Die wirtschaftlichen Probleme hingen nicht "mit einer Person zusammen", sondern man befinde sich in einem "umfassenden Wirtschaftskrieg mit dem Feind". Geholfen hat es wenig: 182 zu 89 Stimmen sind eine schallende Ohrfeige für den Präsidenten. Zu seinem Nachfolger wurde Rahmatollah Akrami bestimmt: Er begleitete das Amt bereits kurzzeitig unter Hassan Rouhani.

Sündenbock Hemmati?

Nimmt man den positiven Fall an, dass die konservative Fraktion der herrschenden politischen Elite den verarmenden Massen "nur" einen Sündenbock präsentieren wollte, so ist dies plausibel.

Die galoppierende Inflation muss gestoppt werden, denn die Endverbraucherpreise lassen Hunderttausende, zum Teil gut ausgebildete Menschen, verarmen. Es sollte Druck aus dem Kessel drohender sozialer Proteste genommen werden. Ob dies jedoch Regimestabilität bringt und die kritischen Massen der iranischen Republik besänftigt, darf stark bezweifelt werden.

Auf der einen Seite: Während Hemmatis Amtszeit kletterte der iranische Rial von 600.000 Rial auf 920.000 für einen US-Dollar.

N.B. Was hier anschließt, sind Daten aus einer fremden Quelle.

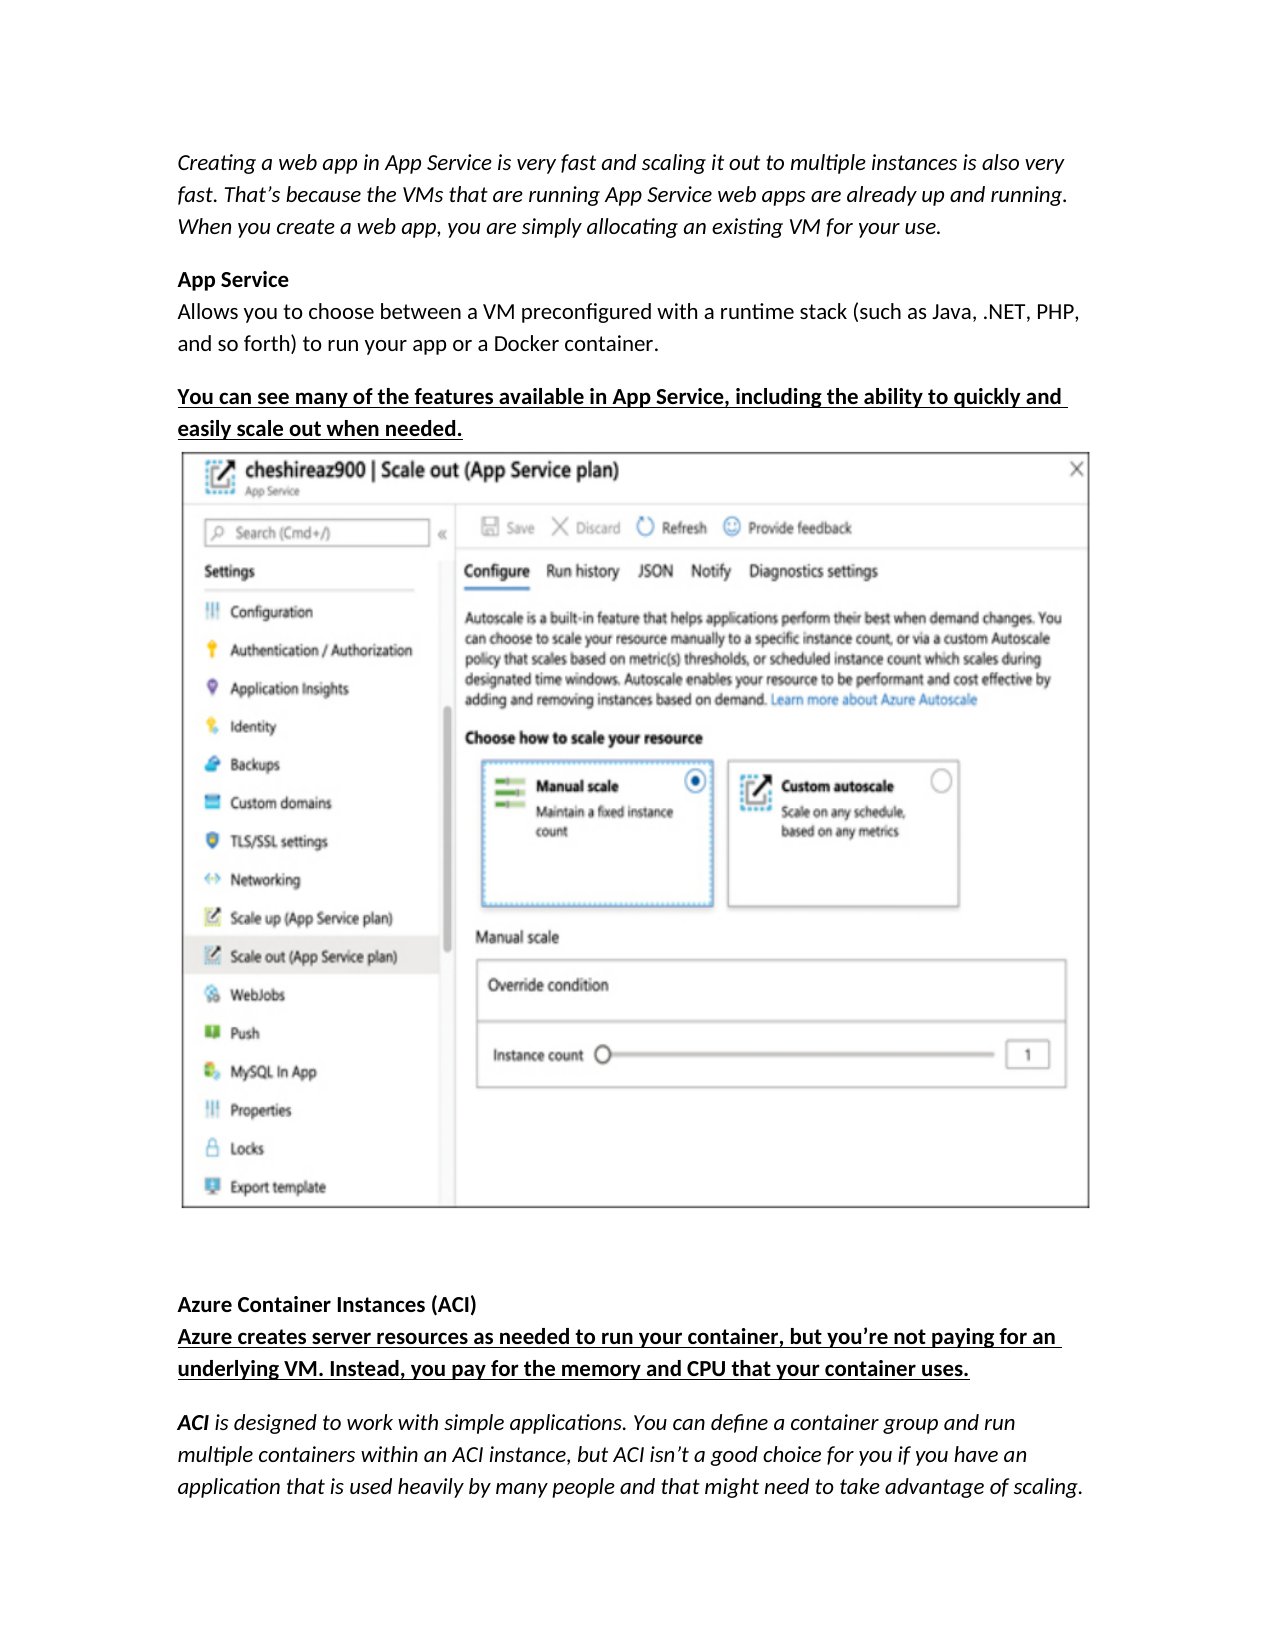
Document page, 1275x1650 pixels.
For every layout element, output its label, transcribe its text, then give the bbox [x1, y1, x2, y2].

Im Iran ist man seit Jahren dazu übergegangen, die Währung im Basar und bei Alltagsgeschäften in Toman (mit gestrichener Null) anzugeben.

Andererseits: Der Präsident hat Recht. Eine Personalrochade schafft keine blühende Wirtschaft. Das Sanktionsregime der westlichen Staatenwelt ist langfristig und grenzenlos.

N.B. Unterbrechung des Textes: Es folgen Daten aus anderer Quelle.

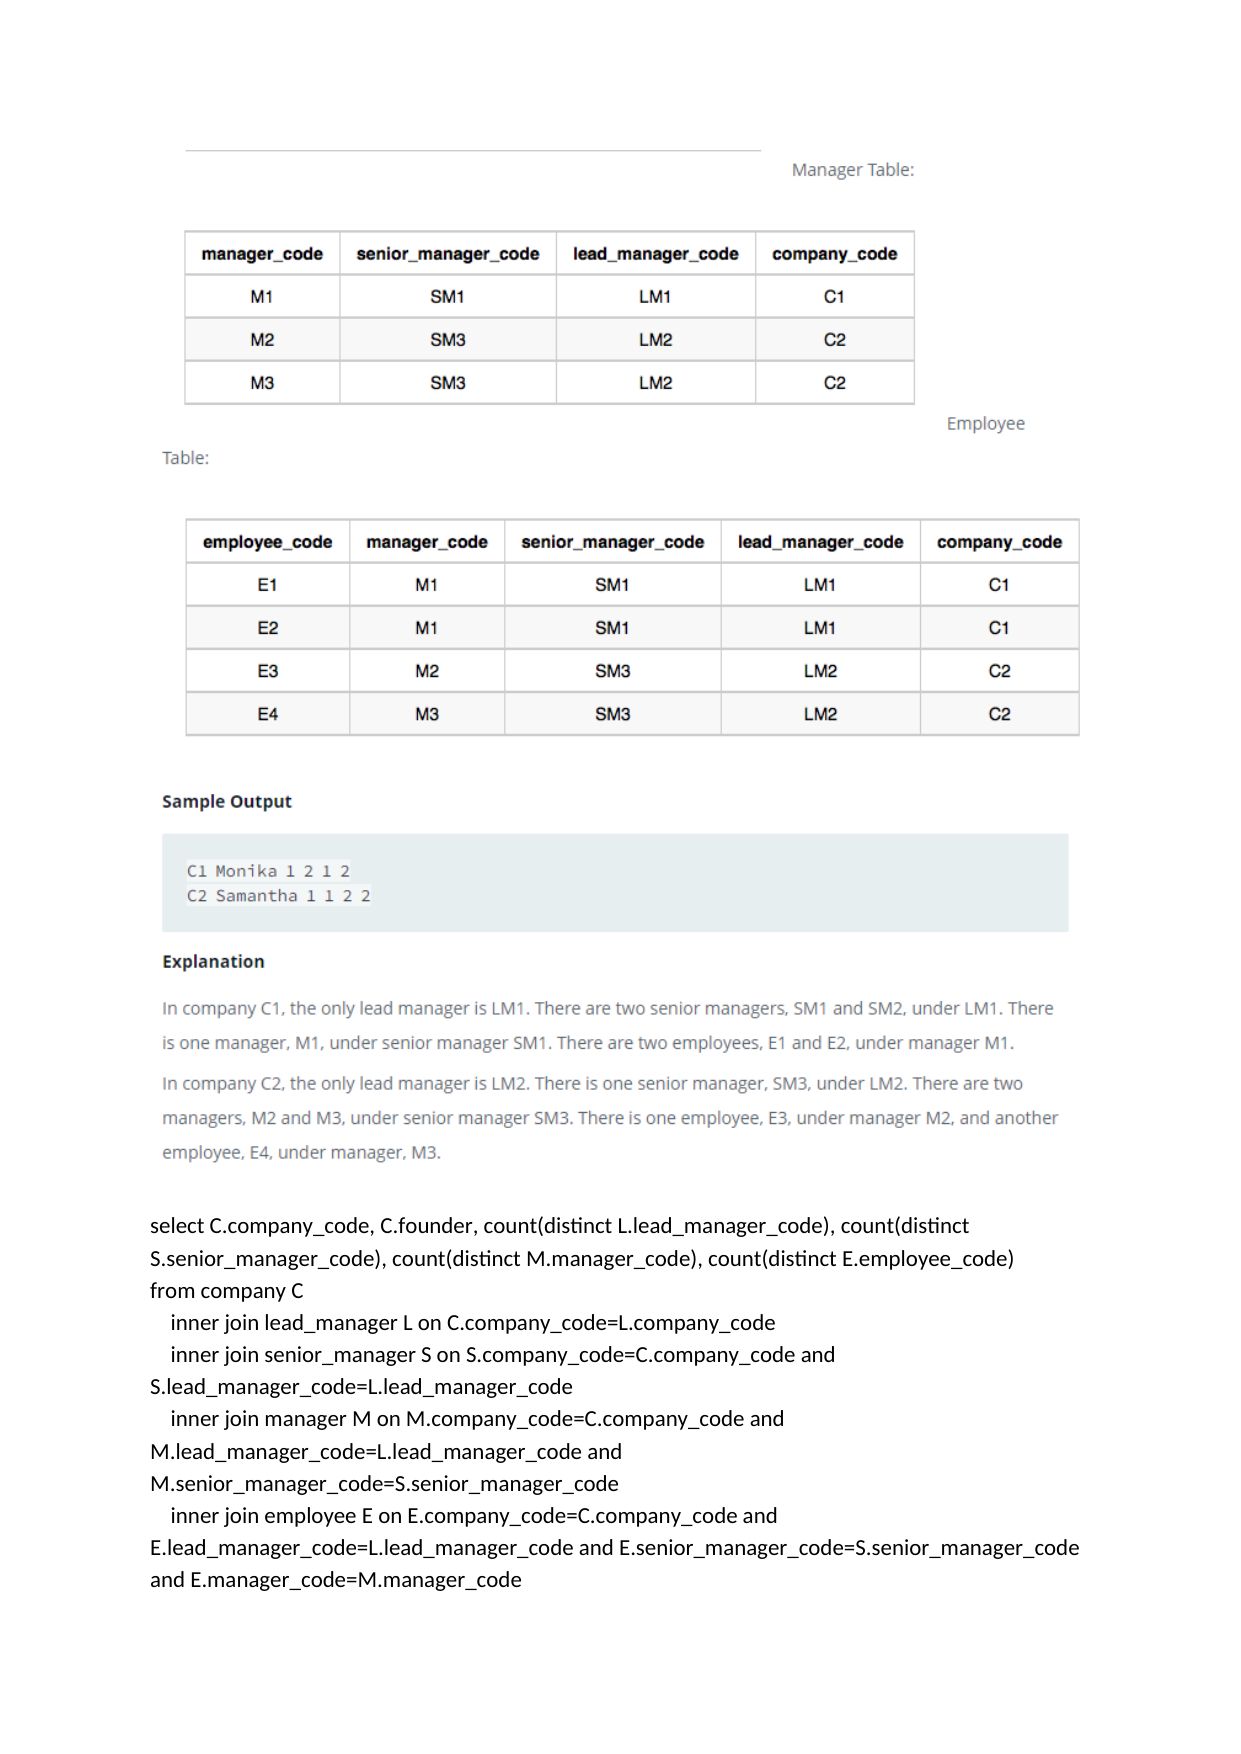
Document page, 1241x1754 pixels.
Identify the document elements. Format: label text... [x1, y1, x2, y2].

Zwar sättigt China (neben den VAE) den iranischen Markt mit einer wahren Flut an Konsumgütern, doch der Kaufkraftverlust birgt das größte Risiko. Im Gegensatz zu anderen Staaten der "Achse der Sanktionierten" hat es in der iranischen Geschichte selten an Angebot gefehlt.

Doch Hemmati hat ein Imageproblem: Er ist der ideale Sündenbock. Als Kritiker der bisherigen Wirtschaftsmaßnahmen und ehemaliger Direktor der Zentralbank (2018-2021) hatte er eine besondere Bringschuld. Die steigenden Lebensmittelpreise brachen ihm politisch das Genick.